December 12th, 2005
As I prepared to interview Joan Chen, my guest on the show that airs tonight at 7:30 (and will be repeated on Friday night at 10:30), I had a general idea of what my research would turn up: an accomplished and glamorous actress, with signature roles on film (the doomed empress in Bertolucci's The Last Emperor) and TV (the equally doomed widow Josie Packard in David Lynch's Twin Peaks series). So I was basically unprepared for both her improbable life story and her remarkable work as a filmmaker.

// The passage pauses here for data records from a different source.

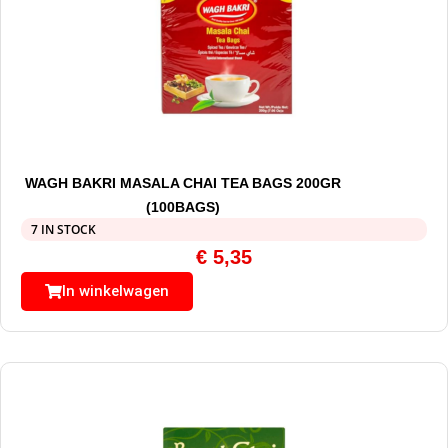
WAGH BAKRI MASALA CHAI TEA BAGS 200GR
(100BAGS)
7 IN STOCK
€
5,35
In winkelwagen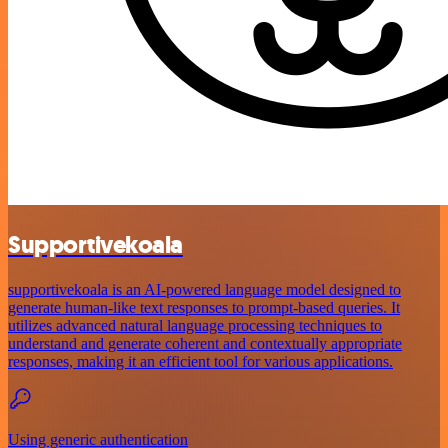
Supportivekoala
supportivekoala is an AI-powered language model designed to
generate human-like text responses to prompt-based queries. It
utilizes advanced natural language processing techniques to
understand and generate coherent and contextually appropriate
responses, making it an efficient tool for various applications.
Using generic authentication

Also, she's giggly. Or maybe I was giggly; I don't quite remember, as I am still not at all used to actually meeting people whose work I've admired from afar, and thus experienced our conversation from within a kind of haze. By the time I realized that I was actually talking to her, and not to her characters, I had somehow absorbed a number of amazing facts about her early life in Communist China and her subsquent adventures in capitalist America. I also was beginning to wrap my head around the fact that this still-young woman -- two years younger than me, for goodness' sake! -- has, in the eyes of filmdom, reached the dowager stage. (For example, she plays the humorously cranky -- though admittedly still vivacious -- mother in Alice Wu's Saving Face.)

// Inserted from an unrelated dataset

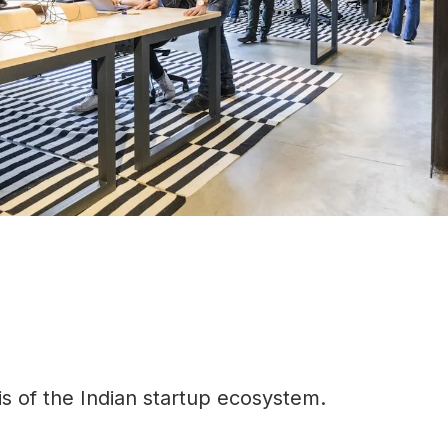
is of the Indian startup ecosystem.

But what most excited me was to talk about a movie she didn't appear in: Xiu Xiu: The Sent-Down Girl, which she directed and co-wrote. When Chen was a youngster in China, teenagers were routinely "sent down" from the cities to spend some time in rural areas. Ostensibly, this was to prevent them from becoming bourgeois urbanites -- but in actuality, countless of these youths were subjected to exploitation and degradation; many were never seen again by their friends and families. Chen, whose sudden career as a politically favored child actor rescued her from possibly being sent down, defied the authorities by shooting this film in China without a permit. But Xiu Xiu is not just a labor of love; it's also a very unlikely love story, and it's staggeringly beautiful to look at.
If you missed it in the theaters, you can find it on videotape (though not, it seems, on DVD). And you can find Joan Chen sitting on my couch tonight, as I endeavor -- without much apparent success -- to keep my wits about me.